→ Work instruction:
Extend the news report on UBS Securities' expectations for RBI policy normalization, beginning after its final sentence.

→ Source extract:
UBS Securities sees the Reserve Bank of India (RBI) going in for policy normalisation in the second half of FY’22 (2021-22) as India makes rapid progress in its ongoing vaccination drive.

We expect policy normalisation as 36 per cent of the Indian population will get inoculated by end of this calendar year, if the current rate of 3.5 million doses per day were to be sustained, said Tanvee Gupta Jain—India Economist, UBS Securities.

‘Fragile economy’

“RBI cannot afford to do any policy normalisation now especially when economic recovery is fragile. However, we do expect the central bank to go in for policy normalisation in the second half of FY’22 to keep inflation pressures contained as well as preserving financial stability,” she said.

At a base case, the Monetary Policy Committee (MPC) will shift from an “accommodative” stance to a “neutral” policy stance in the December or March quarter of FY’22 and pursue 25-40 basis points reverse repo hike. “We are not expecting any policy rate hike in FY’22 or first half of FY ‘23. We are expecting a repo rate hike of 50 basis points in the second half of FY’23”, she said.

Also read: Economy expected to rebound strongly in 2021-22: RBI

RBI’s trilemma

Asked as to what could prompt the central bank to go in for policy normalisation in the second half of FY’22, Jain said that it would be difficult for the central bank to continue to manage the trilemma of keeping the cost of capital low, keeping Indian rupee stable and keeping inflationary pressure under control to preserve macroeconomic stability risk—manage all conflicting objectives at the same time.

→ Dataset excerpts:
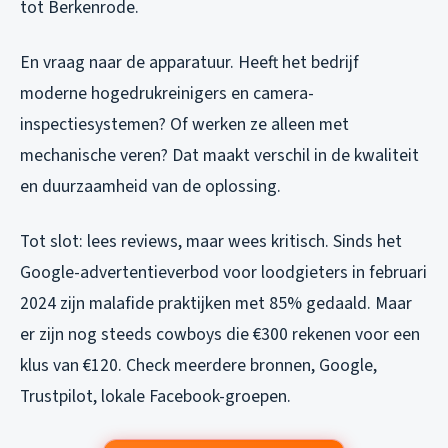
tot Berkenrode.
En vraag naar de apparatuur. Heeft het bedrijf
moderne hogedrukreinigers en camera-
inspectiesystemen? Of werken ze alleen met
mechanische veren? Dat maakt verschil in de kwaliteit
en duurzaamheid van de oplossing.
Tot slot: lees reviews, maar wees kritisch. Sinds het
Google-advertentieverbod voor loodgieters in februari
2024 zijn malafide praktijken met 85% gedaald. Maar
er zijn nog steeds cowboys die €300 rekenen voor een
klus van €120. Check meerdere bronnen, Google,
Trustpilot, lokale Facebook-groepen.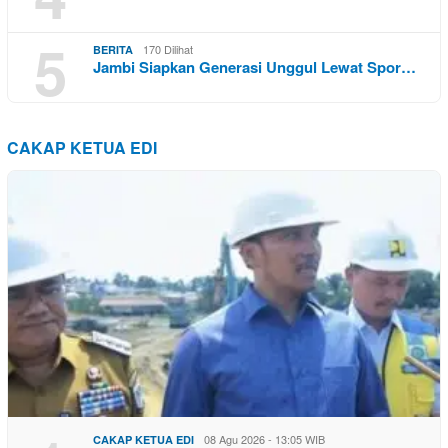
5
170 Dilihat
BERITA
Jambi Siapkan Generasi Unggul Lewat Spor…
CAKAP KETUA EDI
08 Agu 2026 - 13:05 WIB
CAKAP KETUA EDI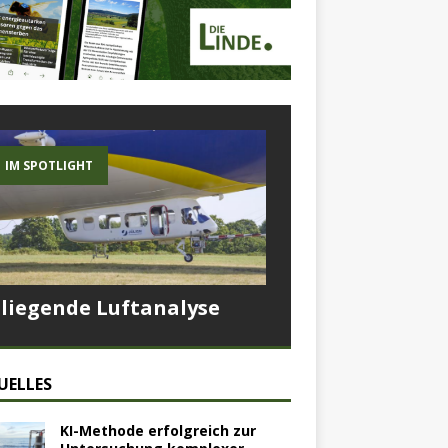
IM SPOTLIGHT
Fliegende Luftanalyse
UELLES
KI-Methode erfolgreich zur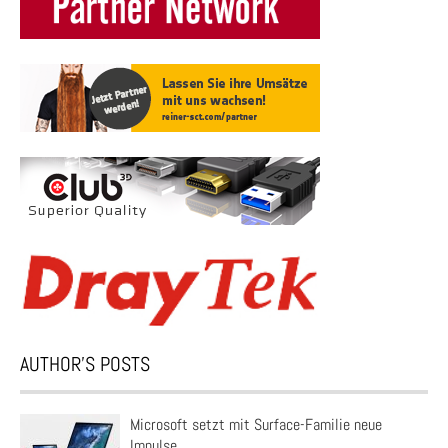
AUTHOR’S POSTS
Microsoft setzt mit Surface-Familie neue
Impulse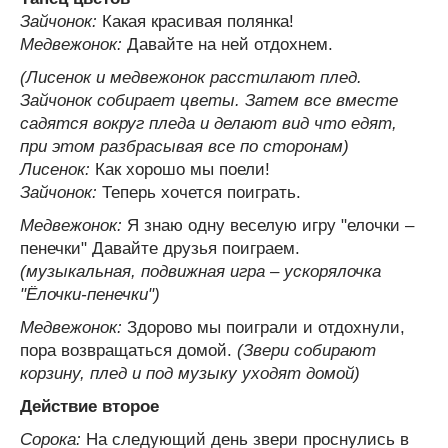
Зайчонок:
Какая красивая полянка!
Медвежонок:
Давайте на ней отдохнем.
(Лисенок и медвежонок расстилают плед.
Зайчонок собирает цветы. Затем все вместе
садятся вокруг пледа и делают вид что едят,
при этом разбрасывая все по сторонам)
Лисенок:
Как хорошо мы поели!
Зайчонок:
Теперь хочется поиграть.
Медвежонок:
Я знаю одну веселую игру "елочки –
пенечки" Давайте друзья поиграем.
(музыкальная, подвижная игра – ускорялочка
"Ёлочки-пенечки")
Медвежонок:
Здорово мы поиграли и отдохнули,
пора возвращаться домой.
(Звери собирают
корзину, плед и под музыку уходят домой)
Действие второе
Сорока:
На следующий день звери проснулись в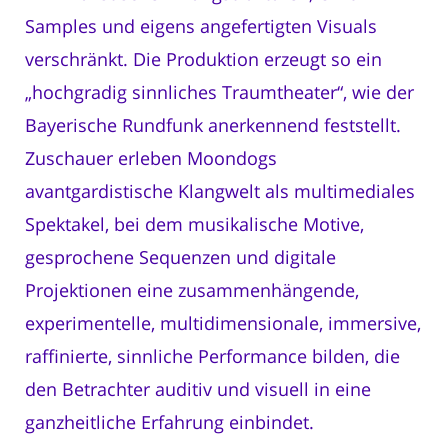
Samples und eigens angefertigten Visuals
verschränkt. Die Produktion erzeugt so ein
„hochgradig sinnliches Traumtheater“, wie der
Bayerische Rundfunk anerkennend feststellt.
Zuschauer erleben Moondogs
avantgardistische Klangwelt als multimediales
Spektakel, bei dem musikalische Motive,
gesprochene Sequenzen und digitale
Projektionen eine zusammenhängende,
experimentelle, multidimensionale, immersive,
raffinierte, sinnliche Performance bilden, die
den Betrachter auditiv und visuell in eine
ganzheitliche Erfahrung einbindet.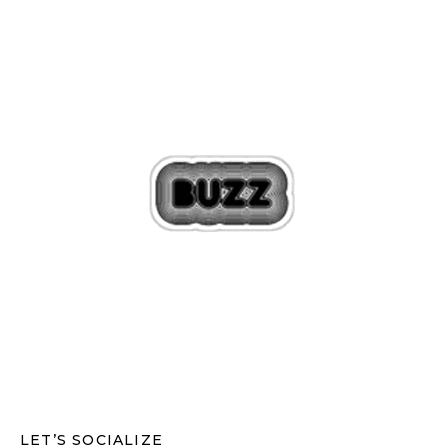
LET’S SOCIALIZE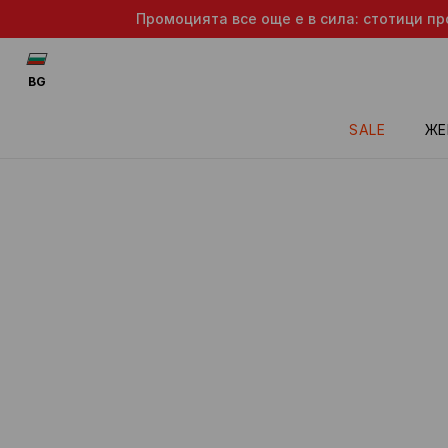
Промоцията все още е в сила: стотици пр
BG
SALE
ЖЕ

→ Result below:
Meanwhile, Jain said that UBS Securities had no immediate plans to revise its earlier GDP forecast of 11.5 per cent for 2921-22 despite the latest second wave of Covid-19 affecting the country.

“We will wait and watch to see what other States will do. The latest restrictions by Maharashtra will have an impact on GDP estimates, but we are not revising our estimate only because of this. Definitely, the likelihood of upside surprise that we were expecting a few months back has now been neutralised because of the resurgence in Covid-19 in recent weeks”, she said.

The run rate for vaccination in India has picked up from 0.4 million doses per day in February to 2.7 million doses per day on seven-day average. The last three days average in India has been 3.5 million per day. India is currently third to China on a seven-day moving average. While China is giving 4.6 million doses per day, the US is at 2.8 million doses per day.